A convoy of more than 100 trucks carrying aid is waiting on the Egyptian side for the Israeli nod. Several countries such as Turkey, Qatar and the United Arab Emirates have sent planeloads of aid to El Arish Airport in Sinai.
The two other crossings in Gaza are Beit Hanoon, known as Erez to Israelis, and Karem Abu Salem, known to Israelis as Karem Shalom. The latter is a commercial crossing and Beit Hanoon is open only to those with Israeli-issued permits for emergencies such as medical treatment. Both crossings are controlled by Israel and have been closed under the siege.
Did Israel bomb the Rafah crossing?
Israel has repeatedly bombed the Rafah border crossing, causing significant damage to its Palestinian side.
“Israeli bombed the crossing on the third day of this operation so the roads are not really ready to be used,” Mahjoob Zweiri, director of the Gulf Studies Center at Qatar University, told Al Jazeera.

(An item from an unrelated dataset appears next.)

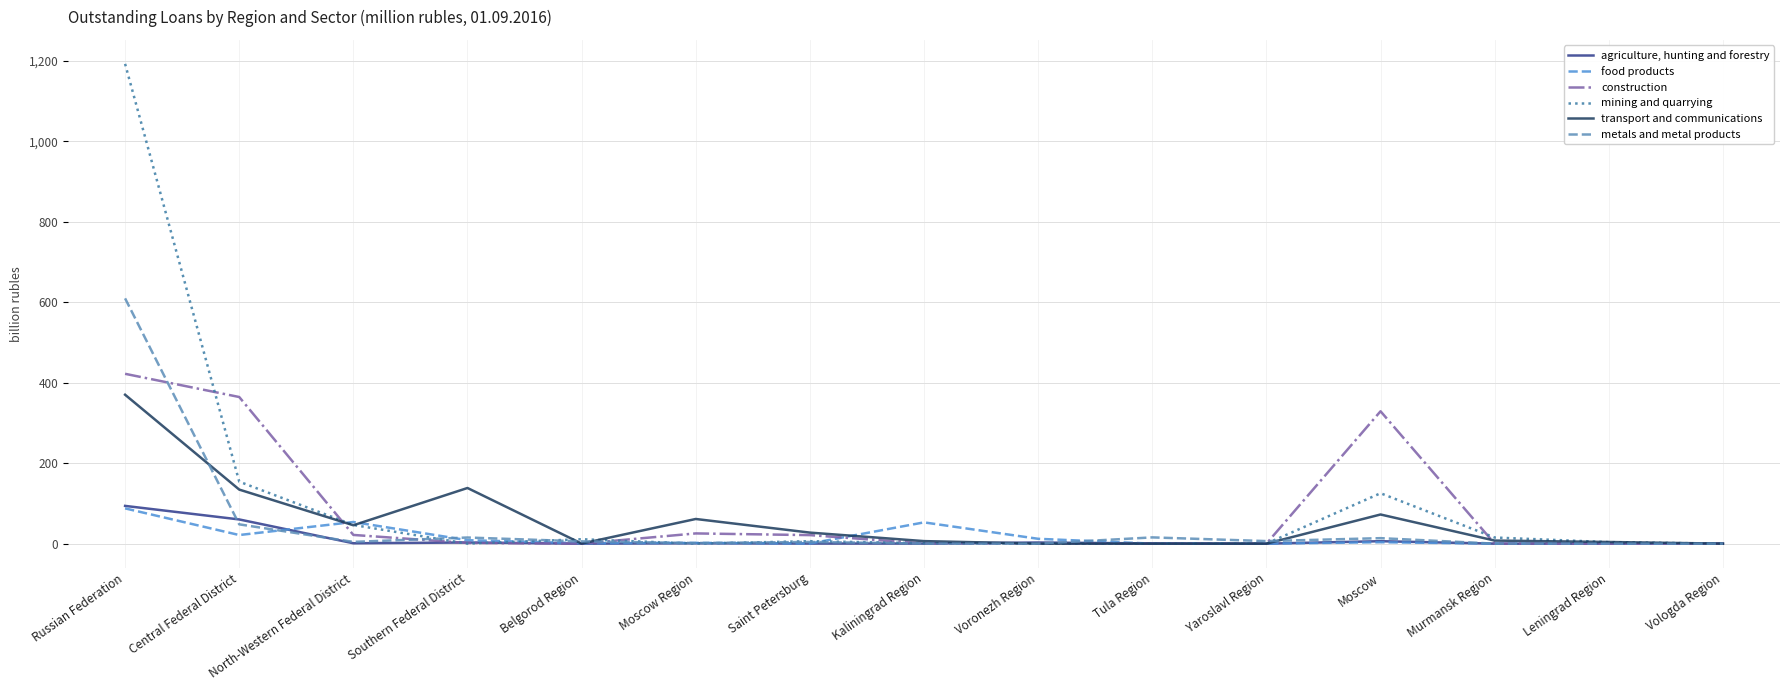

Rank the series by their maximum value, from highest to lowest.

mining and quarrying, metals and metal products, construction, transport and communications, agriculture, hunting and forestry, food products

He added that efforts need to be made for the roads to become functional for use.
On October 10, Israel’s military said they could “neither confirm nor deny” an attack on the crossing “at this point”, according to AFP news agency.
Has Egypt closed the Rafah crossing?
Egyptian officials have said that the crossing is not officially closed, but inoperable due to Israeli strikes on the Gaza side.
Foreign Minister Sameh Shoukry said that Cairo aims to keep the crossing operational but is waiting for a green light from Israel which is not “co-operating”, according to Reuters.
According to US Secretary of State Antony Blinken, Israel’s concern with opening the crossing is that Hamas may seize or destroy aid or prevent it from reaching Gaza.
Zweiri from Qatar University said that aside from road damage, the major concern with opening the crossing is that it may be used to drive Palestinians out of Gaza.
“Egyptians want to make sure that Rafah crossing will not be used to push other Palestinians outside of Gaza and Israelis cannot give such assurances,” he said.
In an UpFront episode aired on Friday, Israel’s former Deputy Foreign Minister Danny Ayalon said that people in Gaza should simply relocate to the “endless expanse” available in the Sinai Desert in Egypt.
This has raised fears that Palestinians, the majority of whose families were forcibly removed in 1948 from territories that are now Israel, would face a second ethnic cleansing.
Richard Brennan, WHO regional emergency director for the Eastern Mediterranean, said the decision to open the crossing is ultimately “a political one” that involves various considerations.
Will the US push Israel to allow aid?
US President Joe Biden, who is heading to Israel and later to Jordan on Wednesday, is likely to discuss the humanitarian situation in Gaza.
On Tuesday, Blinken claimed that US President Joe Biden and Israeli Prime Minister Benjamin Netanyahu would develop a plan to get humanitarian aid to civilians in Gaza, without providing details.
At a press conference in Cairo on Tuesday, WHO officials also stated that they had meetings with Egyptian officials to discuss the passage of humanitarian aid into Gaza.
Brennan said WHO was “vigorously advocating” for a sustained and unhindered passage of aid into Gaza at the highest levels of the organisation, including with the United Nations and government representatives.
“We have been assured by the Egyptian Red Crescent – which is managing the aid effort across the border into Gaza – that our supplies [medical supplies and water] will be given priority,” said Brennan.
Has any aid been able to enter Gaza?
Juliette Touma, director of communications at the UN Relief and Works Agency for Palestine Refugees in the Near East (UNRWA), confirmed that no supplies had come into Gaza for UNRWA or other UN agencies.
“No supplies have come into Gaza since October 7,” she said at a press conference on Monday. “Nothing – no fuel, no food, no water, no other types of assistance.”